The report by Mr Shapps, a Conservative Party vice-chairman, is based on official answers to Parliamentary questions which he said showed the body "simply isn't working".

The Government had failed to give the crime-fighting organisation enough powers, he said, and new human rights legislation had also stymied its work.

According to the report, the ARA realised £4.1 million in 2004/5 and £4.3 million in 2005/6, when it had a budget of £18 million and £19.8 million.

It was responsible for just 3.4% of the proceeds of crime recovered by law enforcement agencies in the first nine months of the last financial year, the data suggested.

In the report, Mr Shapps dismissed Government arguments that £68.5 million of assets "frozen" by the Agency and a number of on-going investigations proved it was working.

"Applying a freezing order is one thing - selling off the proceeds of crime for the benefit of the public is quite another," he said.

Commenting on the report, Mr Shapps added: "What we have is an Assets Recovery Agency announced with a fanfare of publicity by the Prime Minister, yet the reality is that it's costing us £18 million to run, whilst it's only recovering £4 million each year.

"A combination of human rights legislation and the failure of the government to give the Assets Recovery Agency adequate teeth means that the Agency is costing us four times as much to run than it recovers.

"It's a classic Blair big idea, which simply isn't working in reality.

"This report puts further pressure on the Government to get a grip of its law and order policies and give the Assets Recovery Agency the ability to hit criminals where it hurts."

Mr Shapps claimed today that Prime Minister Tony Blair had pledged the agency would collect £80 million by this year, when he set it up in a "blaze of publicity" in 2003.

He told BBC Radio 4's Today programme: "This is a classic Blair idea which actually in detail doesn't work."

Jane Earl, director of the Assets Recovery Agency, said Mr Shapps' figures were "not entirely" right.

She accepted that it had only recovered £4 million, but the £80 million target had been for the assets recovery community as a whole.
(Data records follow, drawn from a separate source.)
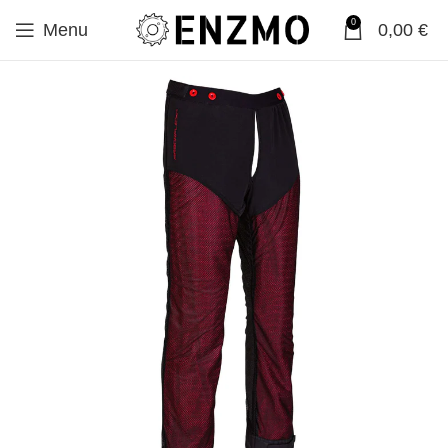
0
Menu
0,00
€
SALE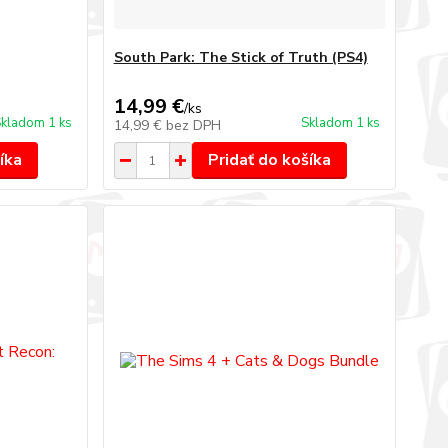
South Park: The Stick of Truth (PS4)
14,99 €
/
ks
kladom 1 ks
Skladom 1 ks
14,99 €
bez DPH
íka
Pridať do košíka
"What we've been doing is taking new legislation in difficult areas and we've been taking those cases through the courts," she said.
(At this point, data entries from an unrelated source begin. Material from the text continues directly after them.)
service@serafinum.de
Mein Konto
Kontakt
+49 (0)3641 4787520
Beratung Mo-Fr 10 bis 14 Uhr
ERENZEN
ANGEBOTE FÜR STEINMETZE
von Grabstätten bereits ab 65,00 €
"Mr Shapps is entirely right that we have a large amount of money under restraint, frozen, something over £100 million in our lifetime.

"That's not money that has gone away that we are not pursuing, that's all money which is being litigated through the courts as we speak.

"The cases that put money into the so-called tinbox last year were really the ones that came in in the very early stages of our lifetime.

"We think that the time taken to get a case from being referred to us from law enforcement agency to completion is longer than we expected, it's longer than we hoped for, and I have to say to you and everyone else that we're sorry that's the case."

Ms Earl added: "It's important too that we are clear that we understand this is a long haul and the important thing for ... the taxpayers who fund us is that they know we are not giving up on it.

"We are continuing to litigate extensively, we are fighting off every legal challenge that is put to us and so far I am delighted to say we have won all of those, but they do take time in the normal civil legal system."